This blog will discuss setting up a Highly available Jenkins using the open-source version.
Before getting into the high availability discussion, you first need to understand how Jenkins manages its data and the high-level architecture.
If you are not aware of the architecture, I highly suggest reading Jenkins architecture post.
Types of Jenkins HA Setup
There is no direct way of setting up Jenkins in High availability mode due to how Jenkins manages its data.
Jenkins manages its data in a flat-file (xml), and you can have only one instance of the master node that can read the Jenkins data.
Because of which, running multiple replicas of the Jenkins master in an active-active configuration (where all replicas are actively processing jobs) is not officially supported
For example, if you try to configure multiple master nodes with a shared volume, you will have inconsistent reads and writes that lead to unstable Jenkins.
There are two ways you can have Jenkins in HA mode.
- Jenkins active-actice/active-passive setup: Only enterprise Jenkins comes with a supported plugin to have this setup. But most organizations use open-source versions, and his option is out of scope. Also, there is an option with HAproxy, however, I think it’s a bit of administrative overhead.
- Jenkins HA setup in autoscaling Group: Having Jenkins in the autoscaling group is a workaround to have a highly available Jenkins. It is not a 100% HA solution; however, for any reason if your Jenkins server crasher, another instance will come up within a short period. This will work on both VM and Kubernetes based Jenkins setup
Jenkins HA Setup With Autoscaling Group
You can call this method a poor man’s solution for Jenkins HA. Because, when an instance goes down, there are a few minutes of downtime for another instance to come up (vm + java service startup time). But it works 🙂
This method will work on any private/public cloud platform with the option of autoscaling.

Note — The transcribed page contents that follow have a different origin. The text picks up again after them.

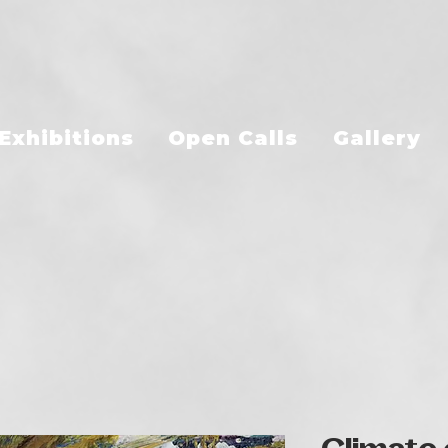
Exhibitions
Open Calls
Gallery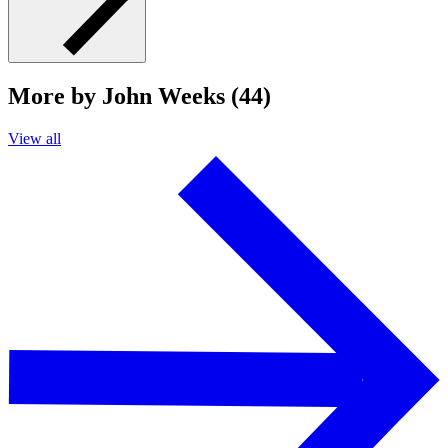
More by John Weeks (44)
View all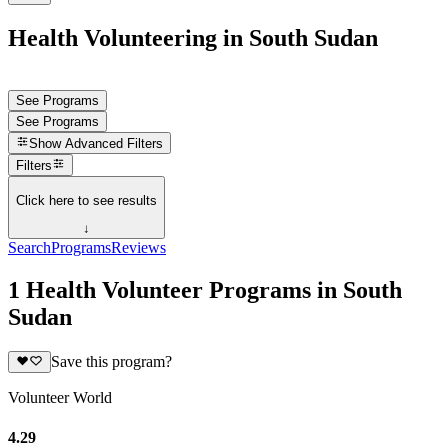
Health Volunteering in South Sudan
See Programs
See Programs
Show
Advanced Filters
Filters
Click here to see results
↓
Search
Programs
Reviews
1 Health Volunteer Programs in South
Sudan
Save this program?
Volunteer World
4.29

This method is similar to deploying Jenkins on Kubernetes, where if the Jenkins pod goes down, another pod will come up with the same data.
Instead of a pod, it’s a VM., so the startup time takes more time than spinning up a new pod.
Let’s look at the high-level architecture of the Jenkins HA setup using an autoscaling group.
Here the concept is pretty simple.
- Jenkins is deployed in an autoscaling group with min and max one count. It ensures we have only one instance of Jenkins running all the time.
- Then, we have a dedicated external disk to hold the Jenkins data. It could be a separate volume or an NFS share. The autoscaling image startup script (AMI user data) gracefully attaches this disk when it comes up.
- If the active Jenkins instance goes down, the autoscaling policies will bring up another instance while terminative the inactive one. In this process, the data disk gets detached from the terminating instance gracefully (in AWS using lifecycle hooks) and gets attached to the new instance, preserving the previous Jenkins state and data.
- All the existing jobs will fail during downtime or continue when a new instance comes up.
This setup also makes the upgrade and patching process so easy.
HA Setup on Kubernetes
When deployed in Kubernetes, It should be deployed via StatefulSet. Also, wee need to keep the StatefulSet replica as one and the Jenkins data directory should be mounted to the a Persistent Volume to store Jenkins data (e.g., job history, plugins, configurations).
This ensures data persists even if the Jenkins master pod is rescheduled or restarted.
Horizontal Scaling For Agents
A good news is, you can scale Jenkins agents horizontally.
There are several ways to scale Jenkins agents. In this method, the agents are dynamically provisioned and terminated once the build is completed.
For example,
- Scaling Agents with Kubernetes pods
- Scaling Agents with Docker
- Scaling Agents with ec2 instances.
Jenkins HA Setup
If you want to try this setup on the AWS cloud, you can use my Documentation.
I have documented the whole setup for AWS here -> Jenkins HA Setup Using AWS Autoscaling Group
The IaC code for the setup is present in the DevOps Projects Githup Repo
https://github.com/techiescamp/devops-projects
Do try out this setup and see if it works for you.
Also, you should backup jenkins data periodically using plugins and disk snapshots. You can easily restore a working version if you have all the data backup.
If you are new to Jenkins, check out our Jenkins tutorial for beginners.
2 comments
Do we need to manually rerun the jobs which got terminated
Ideally the job should start automatically.